A single explanation for the increase in workplace violence is not readily available. Some episodes of workplace violence, like robberies of small retail establishments, seem related to the larger societal problems of crime and substance abuse. Other episodes seem to arise more specifically from employment-related problems.
What can be done to prevent workplace violence? Any preventive measure must be based on a thorough understanding of the risk factors associated with the various types of workplace violence. And, even though our understanding of the factors which lead to workplace violence is not perfect, sufficient information is available which, if utilized effectively, can reduce the risk of workplace violence. However, strong management commitment, and the day-to-day involvement of managers, supervisors, employees and labor unions, is required to reduce the risk of workplace violence.
Even though many of the causes of workplace violence have their origin outside the workplace, and even though there are gaps in our fund of knowledge about how to prevent the occurrence of some types of workplace assaults, enough is currently known about the problem for us to make a start.

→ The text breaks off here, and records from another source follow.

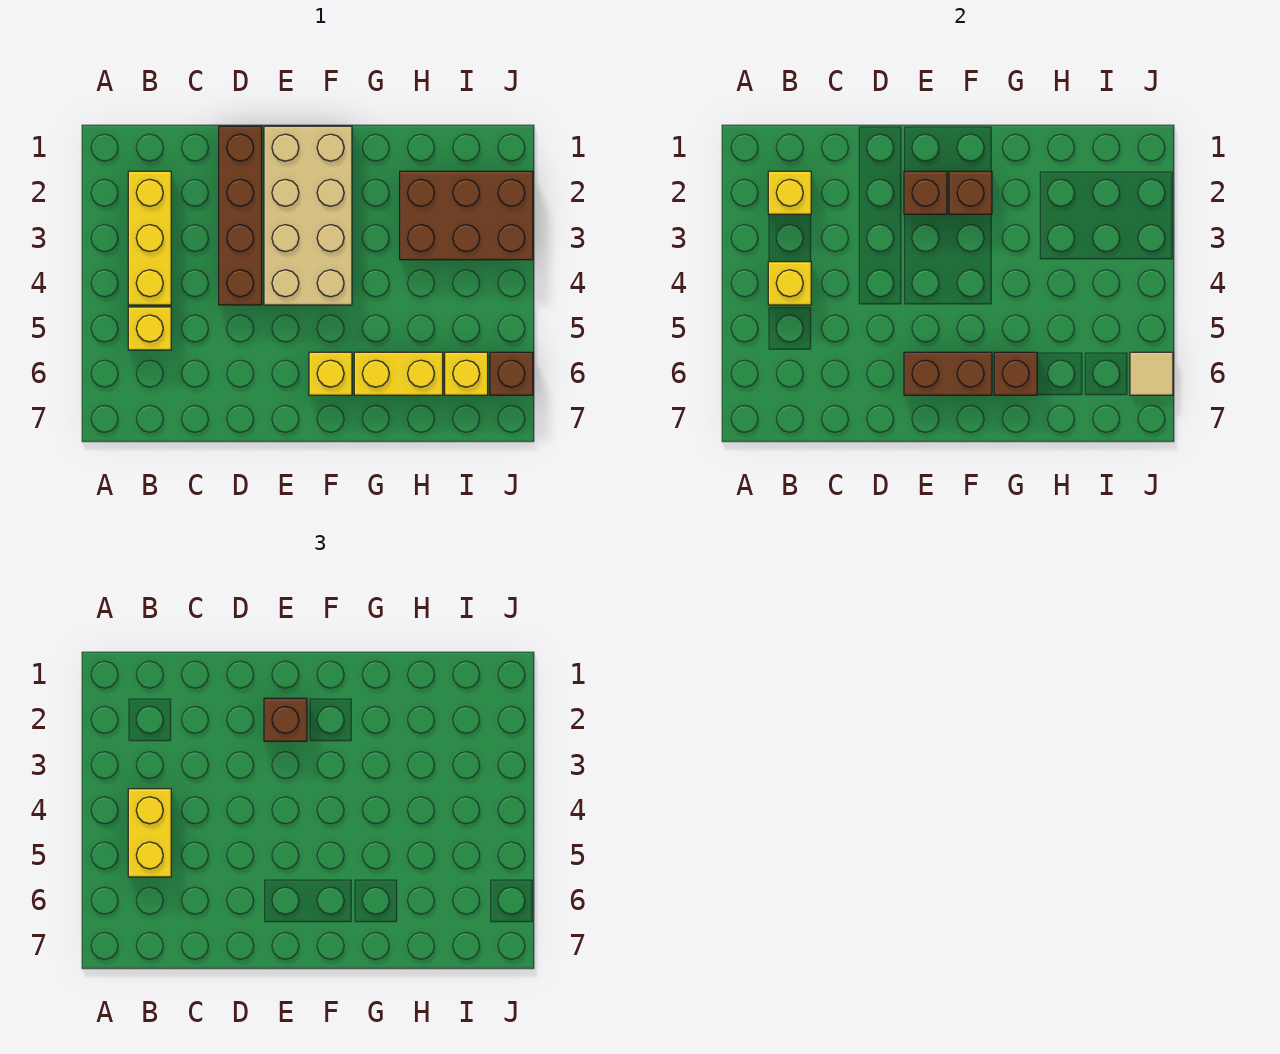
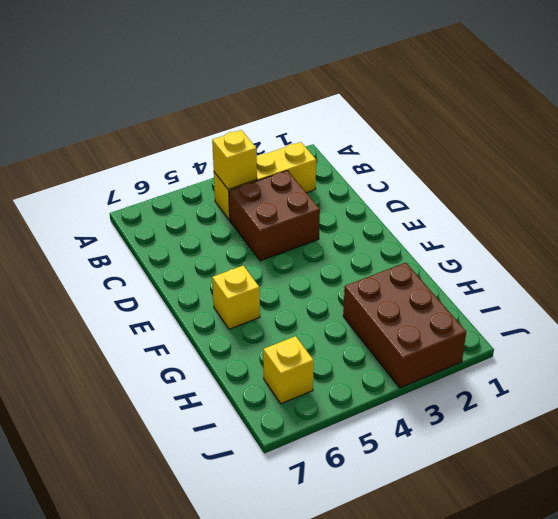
brown 2x2 brick [229,171,320,261] -> brown 1x4 brick [219,126,262,305]
none -> yellow 1x1 brick [128,307,171,350]
none -> tan 2x4 brick [264,126,352,305]
none -> yellow 1x2 brick [354,352,443,395]

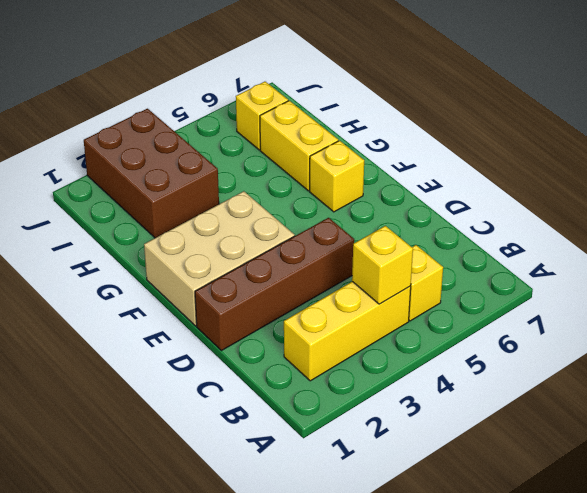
tan 2x3 brick [144,191,295,326] -> tan 2x4 brick [264,126,352,305]
none -> brown 1x1 brick [490,352,533,395]
none -> yellow 1x1 brick [768,171,811,214]
none -> brown 1x1 brick [904,171,947,214]

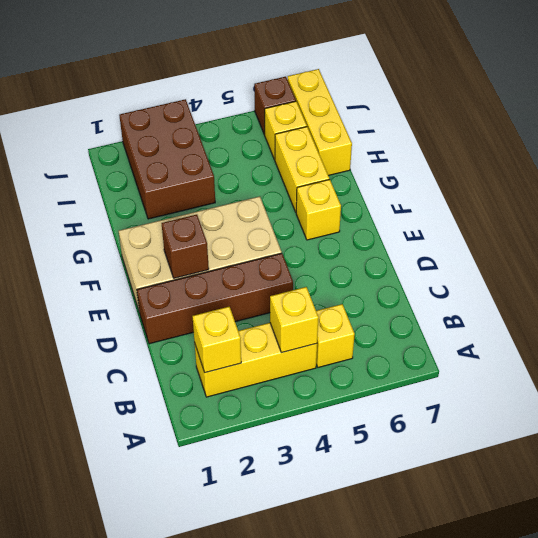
yellow 1x3 brick [287,69,352,176] -> none
none -> brown 1x2 brick [904,352,992,395]
none -> brown 1x1 brick [949,171,992,214]
none -> brown 1x1 brick [994,352,1037,395]

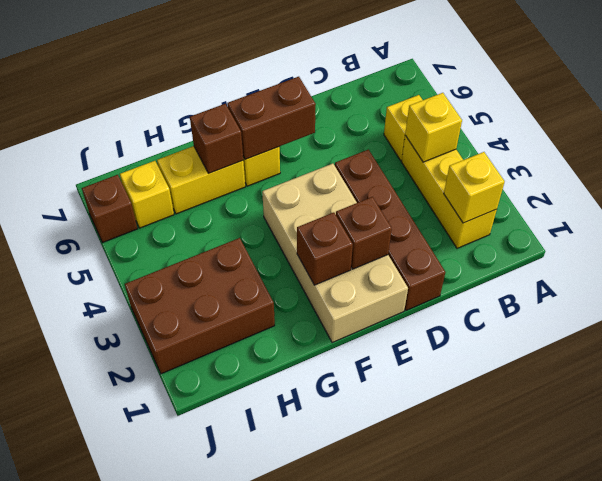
none -> tan 1x1 tile [1130,352,1173,395]
none -> yellow 1x2 brick [128,789,171,877]
none -> brown 1x1 brick [264,698,307,741]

As the statistics in these Guidelines indicate, workplace violence has become a serious occupational health problem whose solution will require all of our efforts. The problem cannot be solved by government alone.
Cal/OSHA invites employers, labor unions, employees, occupational health and safety professionals, the public health community, other government agencies and security professionals to continue to work with us in developing and promoting strategies to prevent workplace violence.